À la suite d’un rassemblement des collectifs dimanche 4 février, le ton est encore monté. Ils ont annoncé qu’ils ne laisseraient même plus passer les ambulances ou autres véhicules d’urgence. Le rectorat a alors décidé de fermer les écoles, collèges et lycées jusqu’à nouvel ordre. Une manifestation pour accentuer cette pression sécuritaire et xénophobe était prévue le mardi 6 février à Mamoudzou.
Cette guerre entre pauvres rend bien service à l’État français, qui depuis des années laisse la population de Mayotte à l’abandon. Profitant aujourd’hui de la situation créée par ces collectifs, Darmanin veut restreindre encore plus le droit du sol dans le territoire, s’alignant encore un peu plus sur l’extrême droite. En s’attaquant aux immigrés et à leurs enfants, il espère en outre alimenter la division entre les travailleurs de l’île.
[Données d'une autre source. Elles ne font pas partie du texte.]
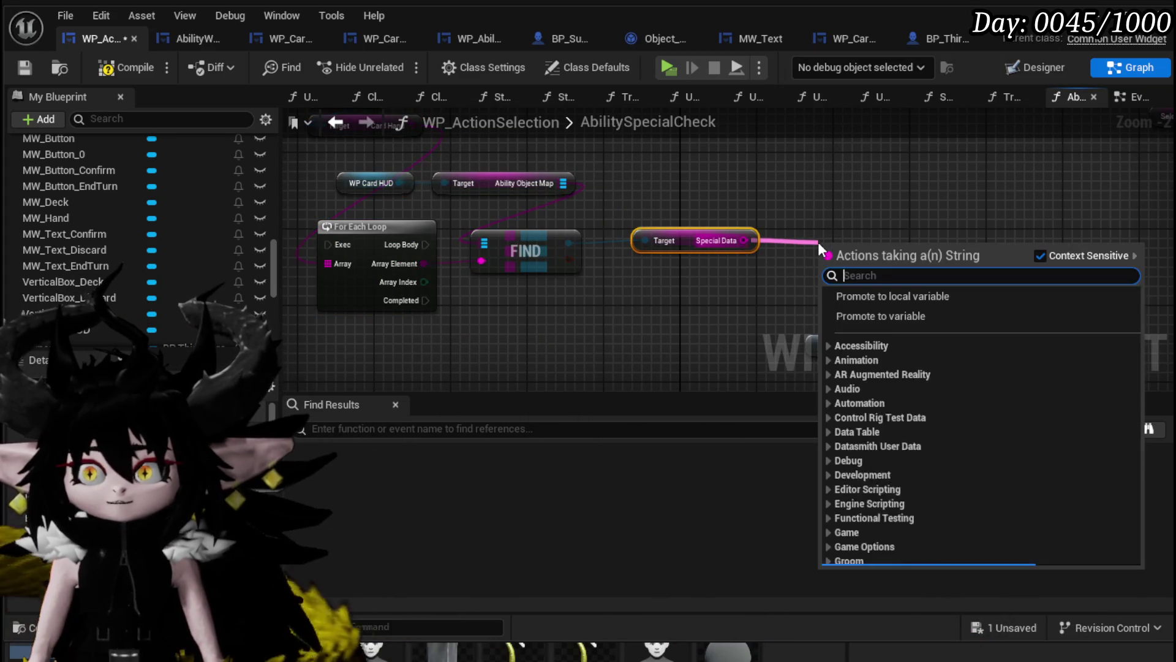
text(Empo)
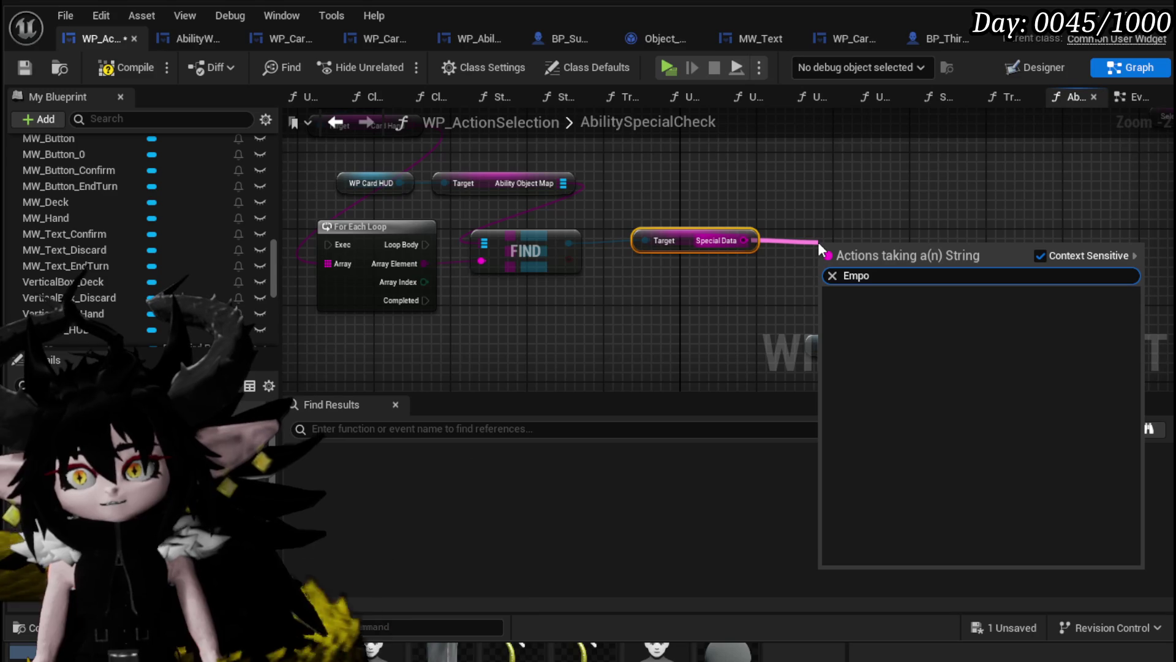
key(BackSpace)
key(BackSpace)
key(BackSpace)
text(==)
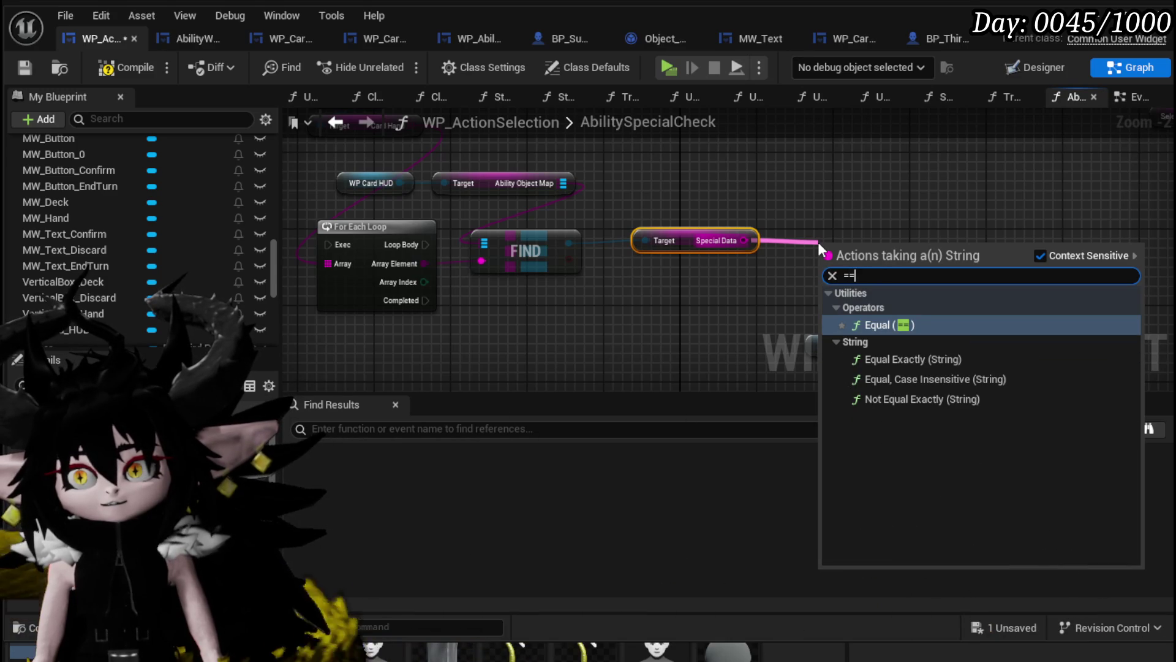
click(914, 324)
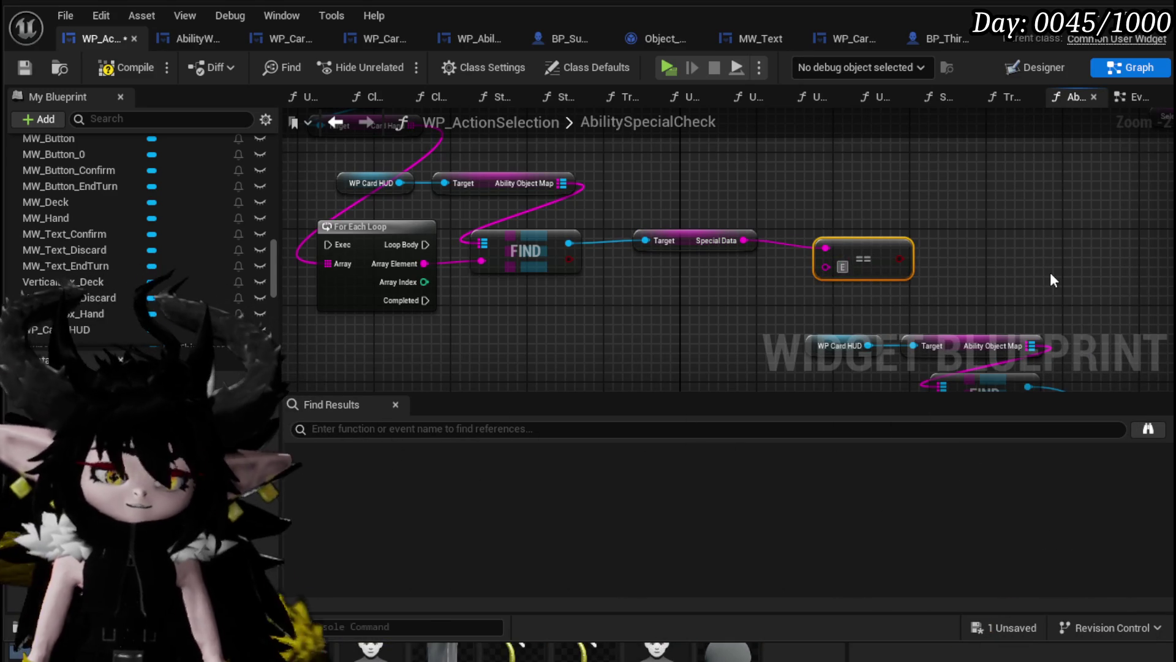
text(Empower)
Tout cela ne résoudra en rien les problèmes auxquels est confrontée la population, au contraire. En plongeant toujours plus de femmes et d’hommes dans l’insécurité et la misère, cela prépare le terreau pour l’émergence de nouveaux gangs et toujours plus de violence.
L’État français y ajoute son lot de politique de division et de répression.